As Ghanaians, I think it is very relevant to analyze the consequences of this vaccine trial critically by taking everything these ‘promoters’ say with a pinch of salt even when we are told that the first phase of the trial is harmless. I believe more education must be done and more questions must be answered in a time like this.
Secondly, in as much as the trial would bring a lot of money to our IMF bailed-out country, I believe that we must look at the issue of equality and fairness with regard to the compensation being given to other countries across the world. Yes, the Americans have injected themselves but did they do it for Ghc200 and a cell phone only? Sorry to disappoint but it has been reported that a volunteer in the United States is to receive $1,700 as a reward or compensation for all the inconveniences caused due to this exercise.

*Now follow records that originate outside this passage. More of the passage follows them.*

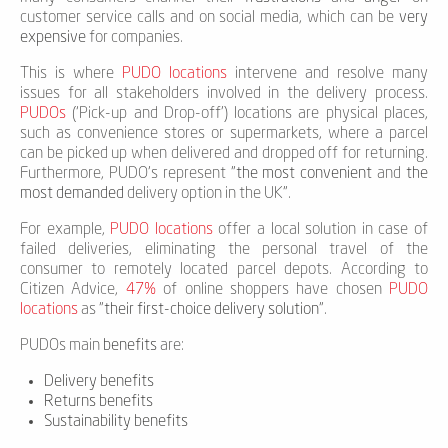
customer service calls and on social media, which can be
very
expensive
for companies.
This is where
PUDO locations
intervene and resolve many
issues for all stakeholders involved in the delivery process.
PUDOs
(‘Pick-up and Drop-off’) locations are physical places,
such as convenience stores or supermarkets, where a parcel
can be picked up when delivered and dropped off for returning.
Furthermore, PUDO's represent "
the most convenient
and
the
most demanded
delivery option in the UK".
For example,
PUDO locations
offer a local solution in case of
failed deliveries, eliminating the personal travel of the
consumer to remotely located parcel depots. According to
Citizen Advice,
47%
of online shoppers have chosen
PUDO
locations
as "
their first-choice delivery solution
".
PUDOs main
benefits
are:
Delivery benefits
Returns benefits
Sustainability benefits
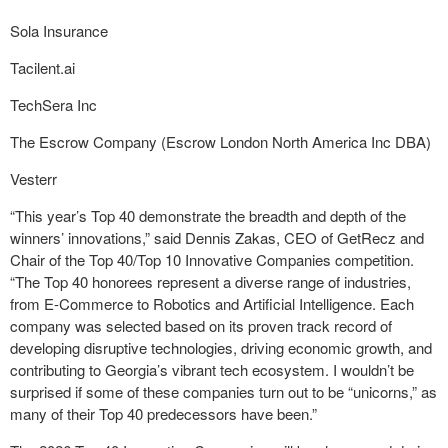
Sola Insurance
Tacilent.ai
TechSera Inc
The Escrow Company (Escrow London North America Inc DBA)
Vesterr
“This year’s Top 40 demonstrate the breadth and depth of the
winners’ innovations,” said Dennis Zakas, CEO of GetRecz and
Chair of the Top 40/Top 10 Innovative Companies competition.
“The Top 40 honorees represent a diverse range of industries,
from E-Commerce to Robotics and Artificial Intelligence. Each
company was selected based on its proven track record of
developing disruptive technologies, driving economic growth, and
contributing to Georgia’s vibrant tech ecosystem. I wouldn’t be
surprised if some of these companies turn out to be “unicorns,” as
many of their Top 40 predecessors have been.”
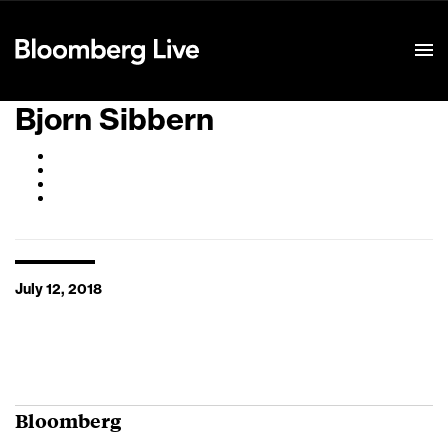
Event Details
Bjorn Sibbern
July 12, 2018
Bloomberg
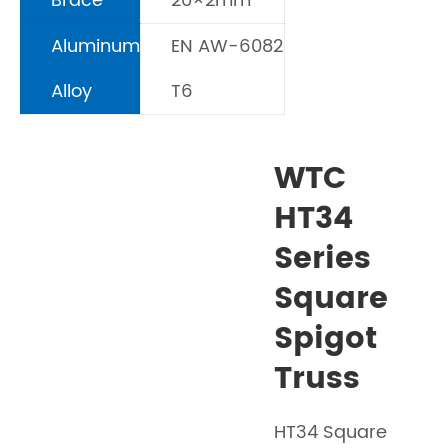
Brace
20×2mm
Aluminum
EN AW-6082
Alloy
T6
WTC
HT34
Series
Square
Spigot
Truss
HT34 Square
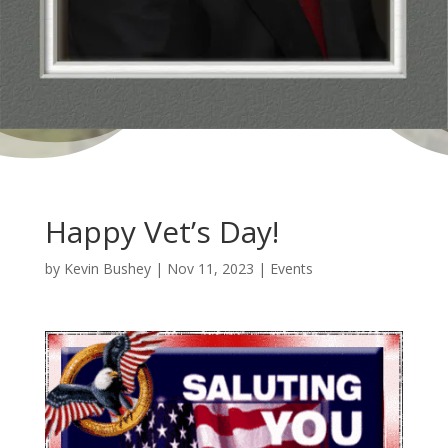
Happy Vet’s Day!
by
Kevin Bushey
|
Nov 11, 2023
|
Events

Won’t the people of the Volta Region also experience some inconveniences as well? Then why are they being given this meager sum of money as compensation and a cell phone to enhance communication in case they experience any symptom after the shots?
In conclusion, the Ebola vaccine trial is a great idea but in a country where a number of people died of common cholera due to our inability to keep our environment clean, do you still think that Ghana is ready for this particular trial?